For the year to date, the company recorded gross revenue of R$ 4.2 billion, a growth of 16.7% compared to 2024. Recurring EBITDA totaled R$ 763.1 million, a 13% increase year-over-year, with a margin of 21.4%. And recurring net income was R$ 572.9 million, with a margin of 16.1%.
Even with expanding numbers, market analysts put pressure on Vulcabras due to falling margins. This questioning, which began at the end of 2024 and lasted until the second quarter of last year, had an explanation.
The high rate of absenteeism – the rate of employee absences from work – in the factories forced the company to accelerate hiring at a faster pace than planned to meet the growing demand. More people on the production line, in the training phase, meant higher costs and less efficiency per unit produced.
Vulcabras maintained its stance that the cost was deliberate and temporary. "We explained that the drop in margin was caused by an accelerated hiring of personnel to meet a large demand we had. It was something we deliberate about, which we reported as temporary," says Bartelle.
In the fourth quarter of 2025, the company delivered a gross margin of 41.4% and EBITDA of 21.9%, practically back to historical levels.
Trajectory from 2026
If 2025 consolidated the growth trajectory, this year began with a figure that surprised Vulcabras, in terms of volume. The order book for the first semester was assembled in the previous year.
"It's unusual for us to see such a large number of orders placed in the previous year for products we hadn't even launched yet," says the CEO.
The CEO attributes this movement to the retailer's confidence in Vulcabras brands (especially Olympikus ). The Corre line was the sixth most searched word on Google Brazil in 2025, and for the third consecutive year, the model is the most used shoe by Brazilian runners, according to research from the Strava app.
"The level of trust is very high. If we say 'look at Corre 5, we'll deliver in a month,' and don't show them anything, they'll still place the order," says Bartelle.
The structure to support the next growth cycle, in 2026 and 2027, is in place. Vulcabras has completed a R$ 600 million investment cycle in technology and innovation, which began five years ago.
Part of this modernization process includes the research and development (R&D) center in Parobé, Rio Grande do Sul, which is considered the largest in Latin America in its segment, and the expansion of factories in Ceará and Bahia.
In addition to this amount, the company maintains a recurring annual investment of approximately R$ 150 million in the maintenance and modernization of its manufacturing facilities, whether for new tools and equipment maintenance or for the acquisition of machinery.
The result of this cycle is an operation that currently has no idle capacity. Internalization capacity is 100% for Olympikus and above 80% for Mizuno and Under Armour , the other two brands that make up Vulcabras' portfolio – with a total production of 110,000 items per day.

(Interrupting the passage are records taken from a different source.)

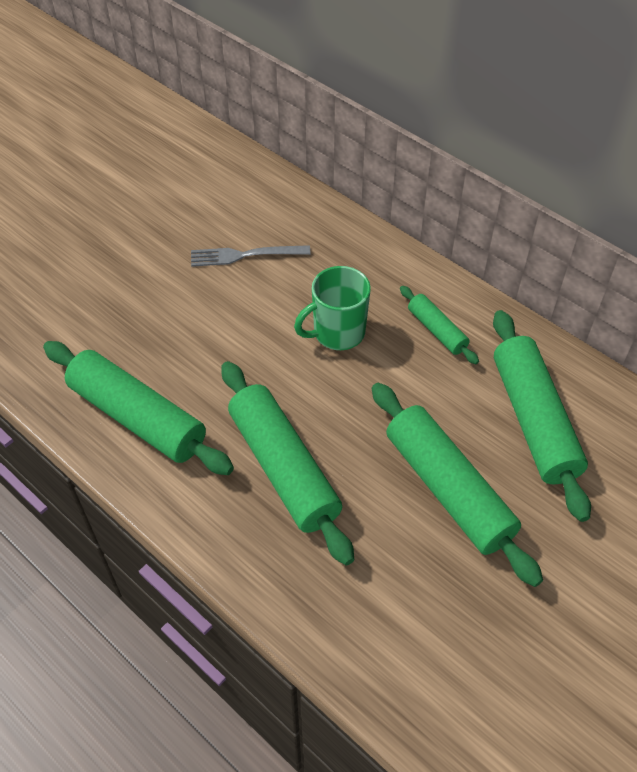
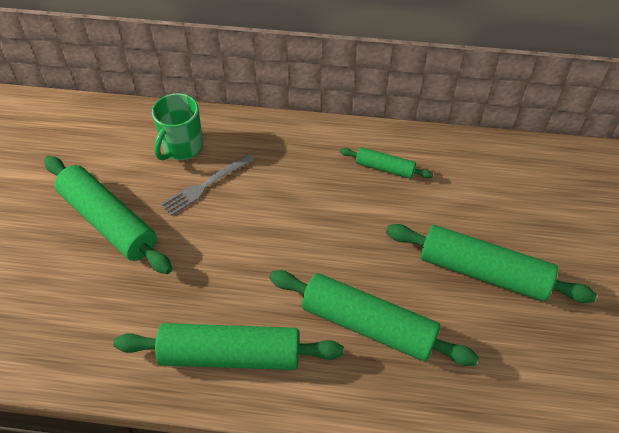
camera: 35 degrees left, 0 degrees up
green mug [294,266,371,350] -> green mug moved to [152,93,203,161]
green rolling pin [493,310,591,522] -> green rolling pin moved to [44,156,172,274]

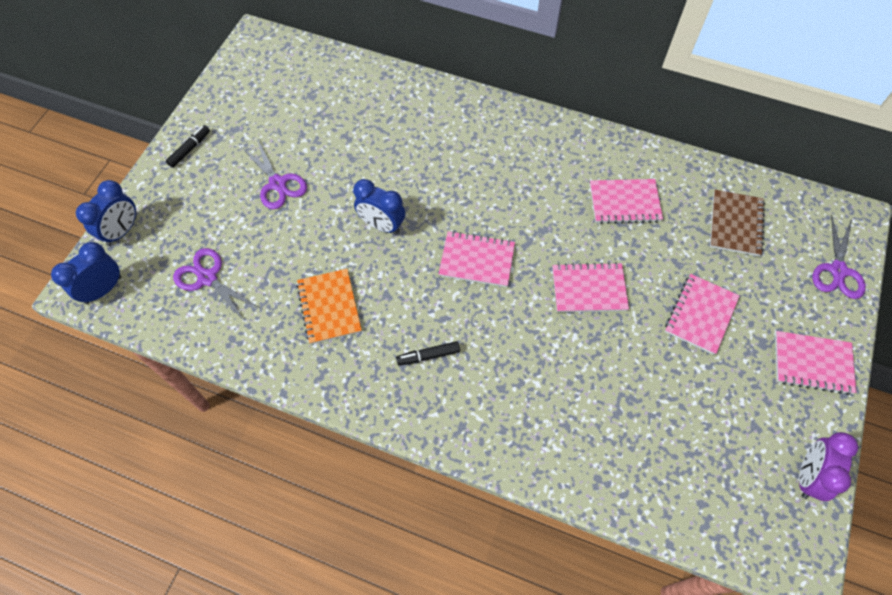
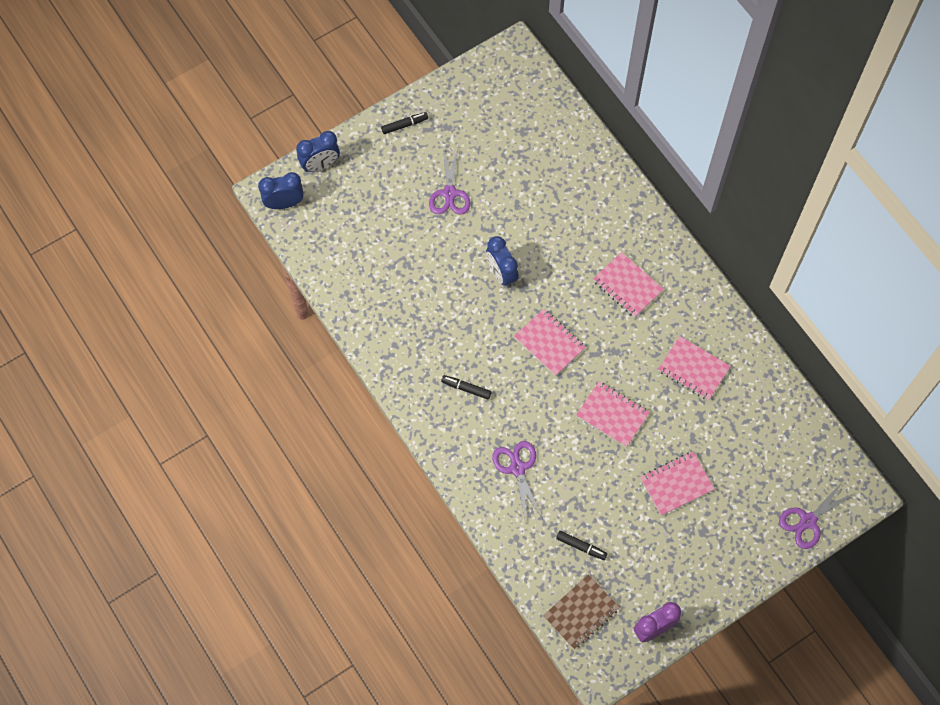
camera: 35 degrees right, 5 degrees up
purple scissors [173,248,260,322] -> purple scissors moved to [492,441,542,519]
orange notebook [296,269,362,344] -> none
brown notebook [710,190,765,256] -> brown notebook moved to [543,574,620,649]
pink notebook [775,331,857,395] -> pink notebook moved to [593,252,664,318]
none -> black marker [556,531,608,560]

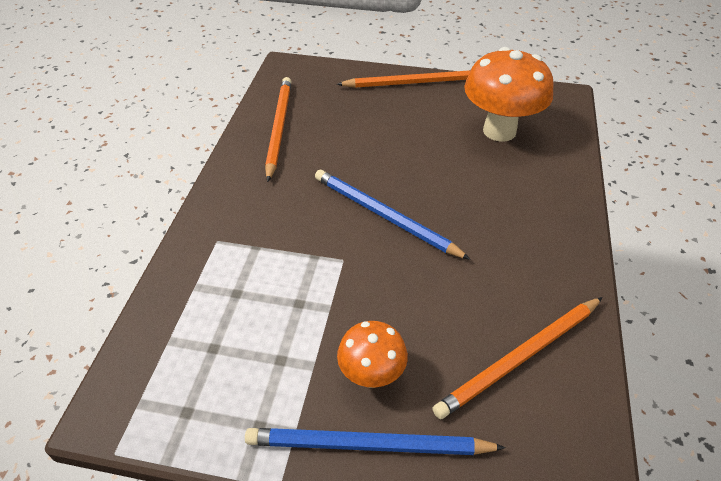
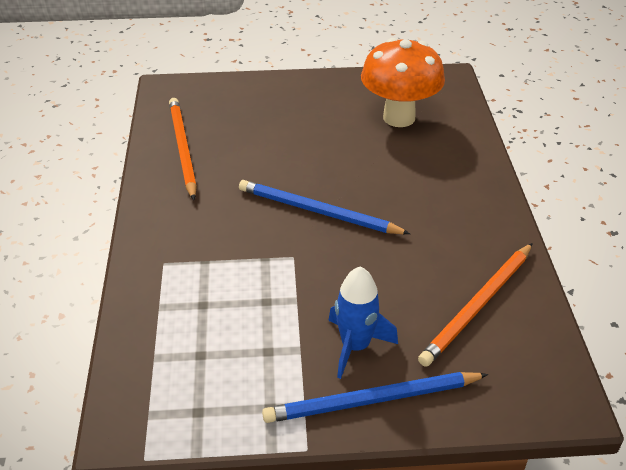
camera: 15 degrees left, 5 degrees down
orange pencil [337,70,470,88] -> none
orange mushroom [337,321,408,388] -> blue rocket [328,267,398,379]

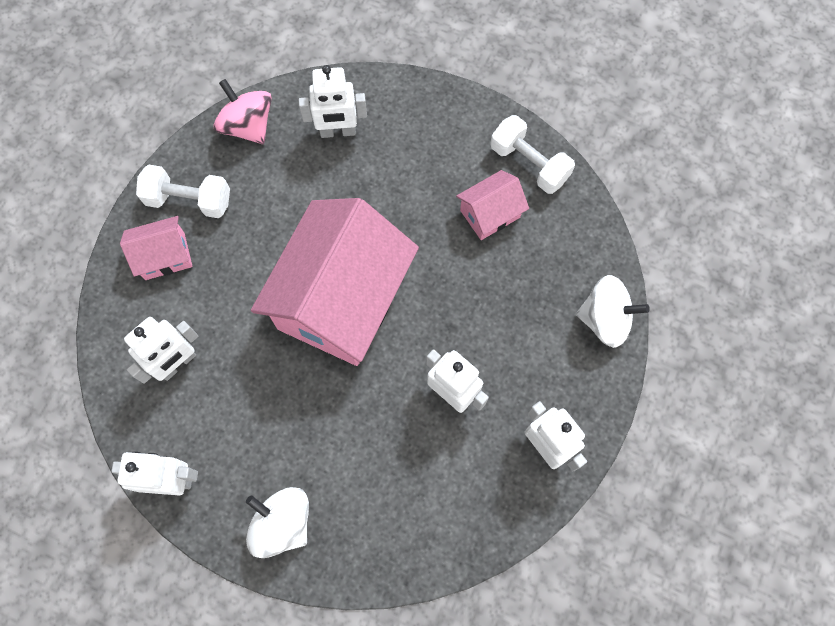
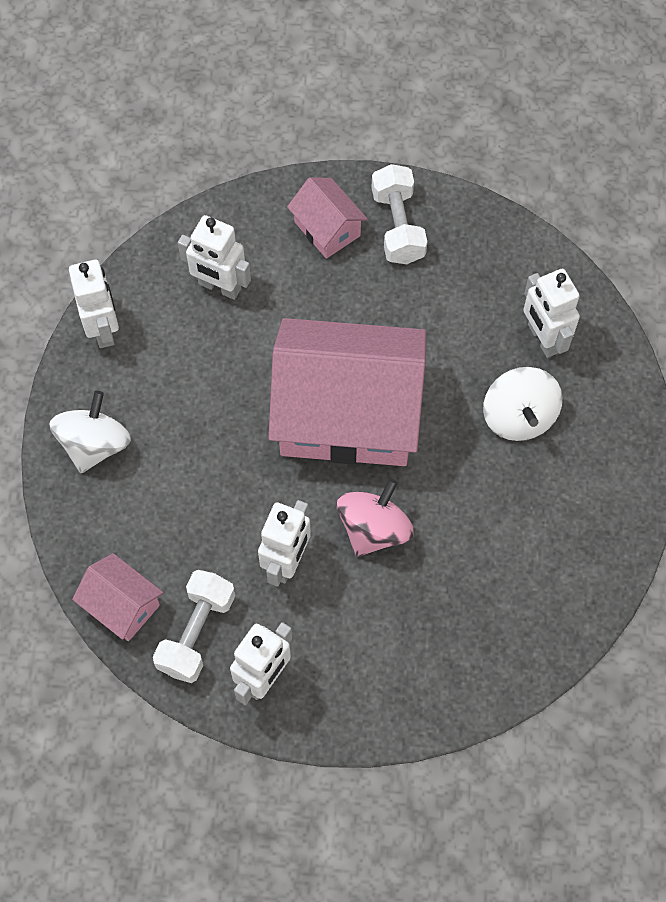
camera: 70 degrees right, 5 degrees down
pink spinning top [213,79,272,144] -> pink spinning top moved to [337,479,414,557]
pink house [456,170,529,240] -> pink house moved to [72,553,163,641]
white dumbbell [490,115,575,194] -> white dumbbell moved to [153,570,235,683]
white spinning top [576,275,650,348] -> white spinning top moved to [483,367,563,441]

"We've structured ourselves to grow for at least the next two years. And at a rate very similar to the growth we've been experiencing, which is 22 consecutive quarters," says Bartelle.
And the dividends?
The tax reform on dividends has impacted the company's capital allocation strategy. In 2025, anticipating the taxation of dividends, Vulcabras accelerated its distribution schedule.
The total distributed exceeded R$ 1.5 billion, of which R$ 563.3 million returned to the treasury via a private subscription completed in December 2025.
As a result of this process, the company ended the year with net debt of 0.9 times EBITDA. For the past three years, Vulcabras had been operating with net cash.
"Living in Brazil, where interest rates have been supposed to fall for two years but haven't, and with 2026 being volatile at the very least, we should focus much more on paying off debt than on sustaining a distribution agenda throughout the year," says Wagner Dantas , CFO of Vulcabras.
The goal is to end 2026 with net debt close to zero. To achieve this, the company will use the year's cash generation to pay off short-term debt, maintaining only one debenture raised in July 2025 - with a term of 5 years, a 2-year grace period, and a cost of CDI+0.6%.
"Looking ahead to 2027, we're returning to a level of net cash flow, with cash generation that will bring surpluses, and we should resume a more active agenda in dividend distribution," says the CFO.
Bartelle emphasizes that all the actions (distribution, capital increase, and temporary leverage) were planned in a way that would not compromise the company's organic growth needs.
VULC3 stock has fallen 9.9% this year. Over the past 12 months, it has risen 18.3%. The company's market capitalization is R$ 5.7 billion.